§ **What you need to do**
Which rows below contain the string "opExtrude"? Pull out each of them in full.

....

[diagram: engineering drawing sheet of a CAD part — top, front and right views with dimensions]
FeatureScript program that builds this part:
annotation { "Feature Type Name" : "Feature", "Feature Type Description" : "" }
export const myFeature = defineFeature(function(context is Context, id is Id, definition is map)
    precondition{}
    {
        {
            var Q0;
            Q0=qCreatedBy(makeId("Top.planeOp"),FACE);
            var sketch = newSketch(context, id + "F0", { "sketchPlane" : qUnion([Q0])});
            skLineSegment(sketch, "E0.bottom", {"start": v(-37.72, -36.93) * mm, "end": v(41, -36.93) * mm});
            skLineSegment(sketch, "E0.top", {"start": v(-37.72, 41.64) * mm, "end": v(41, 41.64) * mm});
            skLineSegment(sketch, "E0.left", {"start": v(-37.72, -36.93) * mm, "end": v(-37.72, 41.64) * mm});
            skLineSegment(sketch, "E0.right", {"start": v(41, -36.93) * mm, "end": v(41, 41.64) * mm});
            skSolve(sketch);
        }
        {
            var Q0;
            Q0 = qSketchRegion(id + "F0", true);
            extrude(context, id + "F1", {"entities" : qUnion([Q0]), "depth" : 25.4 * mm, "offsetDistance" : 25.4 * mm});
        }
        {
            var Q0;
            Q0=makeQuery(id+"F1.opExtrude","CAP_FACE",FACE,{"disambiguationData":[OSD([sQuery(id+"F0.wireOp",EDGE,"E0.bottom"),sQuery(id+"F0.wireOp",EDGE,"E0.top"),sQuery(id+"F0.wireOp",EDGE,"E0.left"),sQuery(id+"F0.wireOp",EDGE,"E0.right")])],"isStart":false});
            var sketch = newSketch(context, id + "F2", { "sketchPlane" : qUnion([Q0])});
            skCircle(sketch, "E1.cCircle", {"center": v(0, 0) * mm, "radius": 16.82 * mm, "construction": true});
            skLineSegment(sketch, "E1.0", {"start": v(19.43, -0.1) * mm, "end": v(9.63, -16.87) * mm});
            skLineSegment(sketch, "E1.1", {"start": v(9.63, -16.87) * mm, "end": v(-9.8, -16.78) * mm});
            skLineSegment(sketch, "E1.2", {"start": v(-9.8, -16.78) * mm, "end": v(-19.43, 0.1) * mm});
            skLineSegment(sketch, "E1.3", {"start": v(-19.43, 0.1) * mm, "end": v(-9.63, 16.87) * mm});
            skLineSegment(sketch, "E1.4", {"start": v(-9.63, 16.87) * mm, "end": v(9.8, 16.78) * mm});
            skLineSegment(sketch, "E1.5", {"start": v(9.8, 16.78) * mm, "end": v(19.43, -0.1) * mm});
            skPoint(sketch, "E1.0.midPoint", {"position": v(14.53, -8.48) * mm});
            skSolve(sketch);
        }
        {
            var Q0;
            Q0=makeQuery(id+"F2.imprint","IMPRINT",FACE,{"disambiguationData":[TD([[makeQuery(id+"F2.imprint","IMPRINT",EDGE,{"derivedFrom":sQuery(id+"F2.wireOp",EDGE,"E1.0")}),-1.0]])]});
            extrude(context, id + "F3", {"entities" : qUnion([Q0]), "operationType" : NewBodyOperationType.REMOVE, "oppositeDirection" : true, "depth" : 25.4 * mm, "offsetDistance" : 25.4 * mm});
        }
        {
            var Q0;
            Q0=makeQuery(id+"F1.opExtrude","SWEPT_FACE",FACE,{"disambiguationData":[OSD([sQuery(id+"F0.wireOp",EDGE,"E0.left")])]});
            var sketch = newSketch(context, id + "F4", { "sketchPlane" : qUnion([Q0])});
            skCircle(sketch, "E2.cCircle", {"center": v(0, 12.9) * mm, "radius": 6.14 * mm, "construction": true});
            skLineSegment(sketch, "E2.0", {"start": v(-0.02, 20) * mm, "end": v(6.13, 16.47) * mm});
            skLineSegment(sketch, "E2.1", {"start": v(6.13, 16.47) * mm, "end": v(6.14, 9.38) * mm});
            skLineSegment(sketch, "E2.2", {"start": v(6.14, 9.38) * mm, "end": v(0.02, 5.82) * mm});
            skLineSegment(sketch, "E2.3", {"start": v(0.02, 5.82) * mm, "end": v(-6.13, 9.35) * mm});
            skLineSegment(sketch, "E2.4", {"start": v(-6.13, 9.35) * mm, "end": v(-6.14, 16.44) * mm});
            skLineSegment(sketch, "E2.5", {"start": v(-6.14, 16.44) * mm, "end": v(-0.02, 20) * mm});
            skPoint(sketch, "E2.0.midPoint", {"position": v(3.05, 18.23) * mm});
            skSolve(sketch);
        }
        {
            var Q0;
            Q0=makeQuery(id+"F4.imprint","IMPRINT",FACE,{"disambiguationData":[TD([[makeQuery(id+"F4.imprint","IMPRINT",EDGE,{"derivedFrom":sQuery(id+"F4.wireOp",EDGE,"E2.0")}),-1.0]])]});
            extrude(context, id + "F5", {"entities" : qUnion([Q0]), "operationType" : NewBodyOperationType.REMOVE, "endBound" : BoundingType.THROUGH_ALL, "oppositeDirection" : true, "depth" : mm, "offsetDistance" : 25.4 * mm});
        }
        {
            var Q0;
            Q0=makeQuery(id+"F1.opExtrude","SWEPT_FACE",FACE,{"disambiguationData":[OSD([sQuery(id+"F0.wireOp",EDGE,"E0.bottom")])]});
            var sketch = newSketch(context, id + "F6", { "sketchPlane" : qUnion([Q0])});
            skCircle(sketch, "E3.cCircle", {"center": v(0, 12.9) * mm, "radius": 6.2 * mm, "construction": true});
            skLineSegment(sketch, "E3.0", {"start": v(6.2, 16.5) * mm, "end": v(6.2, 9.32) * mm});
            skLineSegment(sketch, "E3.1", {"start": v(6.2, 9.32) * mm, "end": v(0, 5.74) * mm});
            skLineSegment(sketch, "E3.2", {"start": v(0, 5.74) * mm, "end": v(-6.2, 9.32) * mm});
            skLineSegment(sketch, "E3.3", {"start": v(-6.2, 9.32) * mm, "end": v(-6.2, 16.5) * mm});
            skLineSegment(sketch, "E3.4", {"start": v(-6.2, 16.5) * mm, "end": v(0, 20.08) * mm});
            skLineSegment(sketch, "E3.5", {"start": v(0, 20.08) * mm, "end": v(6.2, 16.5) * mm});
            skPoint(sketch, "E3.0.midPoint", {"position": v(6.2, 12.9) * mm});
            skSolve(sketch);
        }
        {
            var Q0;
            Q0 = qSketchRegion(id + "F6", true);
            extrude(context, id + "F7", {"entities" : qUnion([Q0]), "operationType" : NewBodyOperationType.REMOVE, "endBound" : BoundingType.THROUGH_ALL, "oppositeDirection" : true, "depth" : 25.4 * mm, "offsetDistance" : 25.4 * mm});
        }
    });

....

§ **Answer for this exercise**
            Q0=makeQuery(id+"F1.opExtrude","CAP_FACE",FACE,{"disambiguationData":[OSD([sQuery(id+"F0.wireOp",EDGE,"E0.bottom"),sQuery(id+"F0.wireOp",EDGE,"E0.top"),sQuery(id+"F0.wireOp",EDGE,"E0.left"),sQuery(id+"F0.wireOp",EDGE,"E0.right")])],"isStart":false});
            Q0=makeQuery(id+"F1.opExtrude","SWEPT_FACE",FACE,{"disambiguationData":[OSD([sQuery(id+"F0.wireOp",EDGE,"E0.left")])]});
            Q0=makeQuery(id+"F1.opExtrude","SWEPT_FACE",FACE,{"disambiguationData":[OSD([sQuery(id+"F0.wireOp",EDGE,"E0.bottom")])]});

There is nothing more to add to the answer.